## Excerpt
----

Types of Aquarium Moss & More | The Ultimate Guide


When new people enter the aquarium hobby, they think about what type of fish they want. They may even consider tank size and type of tank: freshwater or saltwater. One crucial factor that is traditionally overlooked by most beginning aquarists is Moss. It’s not just beginning aquarists that overlook and underappreciate Moss; sometimes, even the most experienced Aquarists can. Aquarium moss has the potential to take your tank from a traditional, somewhat boring tank to a living, breathing ecosystem. You’ve come to the right place if you want to take your next tank to the next level. We’ll help you learn more about Aquarium Moss, all the different types, and just what they can do for your tank.

What is an Aquarium Moss?

----

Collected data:
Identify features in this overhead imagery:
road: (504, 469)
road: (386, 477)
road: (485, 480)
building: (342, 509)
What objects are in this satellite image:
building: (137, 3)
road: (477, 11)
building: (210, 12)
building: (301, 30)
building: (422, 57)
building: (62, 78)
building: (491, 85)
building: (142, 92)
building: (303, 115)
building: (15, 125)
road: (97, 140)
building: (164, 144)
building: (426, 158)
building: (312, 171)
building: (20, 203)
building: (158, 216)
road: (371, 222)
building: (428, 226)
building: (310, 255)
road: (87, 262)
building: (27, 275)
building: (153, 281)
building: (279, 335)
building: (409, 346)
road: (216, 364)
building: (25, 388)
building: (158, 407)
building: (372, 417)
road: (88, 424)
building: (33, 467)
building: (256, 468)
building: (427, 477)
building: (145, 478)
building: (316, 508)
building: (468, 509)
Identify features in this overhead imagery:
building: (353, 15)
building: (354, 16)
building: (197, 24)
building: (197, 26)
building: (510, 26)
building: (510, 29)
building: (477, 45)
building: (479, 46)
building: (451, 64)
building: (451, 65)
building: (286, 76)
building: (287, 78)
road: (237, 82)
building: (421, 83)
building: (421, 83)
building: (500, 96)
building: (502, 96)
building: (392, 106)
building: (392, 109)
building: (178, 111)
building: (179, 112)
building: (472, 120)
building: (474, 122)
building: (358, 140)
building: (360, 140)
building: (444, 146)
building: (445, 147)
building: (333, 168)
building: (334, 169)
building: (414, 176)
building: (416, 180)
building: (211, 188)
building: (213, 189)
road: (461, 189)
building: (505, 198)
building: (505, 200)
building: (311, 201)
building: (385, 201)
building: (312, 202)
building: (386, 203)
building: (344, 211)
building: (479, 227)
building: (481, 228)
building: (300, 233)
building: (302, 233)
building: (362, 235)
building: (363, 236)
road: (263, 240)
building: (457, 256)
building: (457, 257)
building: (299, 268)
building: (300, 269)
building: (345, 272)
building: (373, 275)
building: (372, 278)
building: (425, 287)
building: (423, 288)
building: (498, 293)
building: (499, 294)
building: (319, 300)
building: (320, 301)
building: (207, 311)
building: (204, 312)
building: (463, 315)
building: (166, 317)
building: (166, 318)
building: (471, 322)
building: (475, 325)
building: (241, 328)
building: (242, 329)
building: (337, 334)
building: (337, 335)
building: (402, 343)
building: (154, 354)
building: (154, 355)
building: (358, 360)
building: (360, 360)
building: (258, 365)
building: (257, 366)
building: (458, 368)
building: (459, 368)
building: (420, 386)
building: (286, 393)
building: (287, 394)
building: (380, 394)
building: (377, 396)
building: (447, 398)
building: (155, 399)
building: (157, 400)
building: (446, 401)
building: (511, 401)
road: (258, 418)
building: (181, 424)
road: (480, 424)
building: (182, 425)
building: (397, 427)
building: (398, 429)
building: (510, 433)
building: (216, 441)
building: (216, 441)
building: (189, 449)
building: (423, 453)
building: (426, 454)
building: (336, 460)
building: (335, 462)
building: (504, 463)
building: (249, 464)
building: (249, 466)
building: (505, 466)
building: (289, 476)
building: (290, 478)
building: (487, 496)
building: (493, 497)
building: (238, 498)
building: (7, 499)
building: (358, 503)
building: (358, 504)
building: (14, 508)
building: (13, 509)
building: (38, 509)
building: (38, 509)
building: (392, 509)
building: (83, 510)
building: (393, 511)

----

## What is asked
• 1. Reproduce the aquarium moss guide word for word.
• 2. In the listing, take the part that opens with its first line and closes with the line containing "building: (164, 144)". Return only that part, with every "road" changed to "street" and everything else left as it is.
The aquarium moss guide and the listing were drawn from separate sources.

## Solutions
• 1.
Types of Aquarium Moss & More | The Ultimate Guide


When new people enter the aquarium hobby, they think about what type of fish they want. They may even consider tank size and type of tank: freshwater or saltwater. One crucial factor that is traditionally overlooked by most beginning aquarists is Moss. It’s not just beginning aquarists that overlook and underappreciate Moss; sometimes, even the most experienced Aquarists can. Aquarium moss has the potential to take your tank from a traditional, somewhat boring tank to a living, breathing ecosystem. You’ve come to the right place if you want to take your next tank to the next level. We’ll help you learn more about Aquarium Moss, all the different types, and just what they can do for your tank.

What is an Aquarium Moss?

• 2.
Identify features in this overhead imagery:
street: (504, 469)
street: (386, 477)
street: (485, 480)
building: (342, 509)
What objects are in this satellite image:
building: (137, 3)
street: (477, 11)
building: (210, 12)
building: (301, 30)
building: (422, 57)
building: (62, 78)
building: (491, 85)
building: (142, 92)
building: (303, 115)
building: (15, 125)
street: (97, 140)
building: (164, 144)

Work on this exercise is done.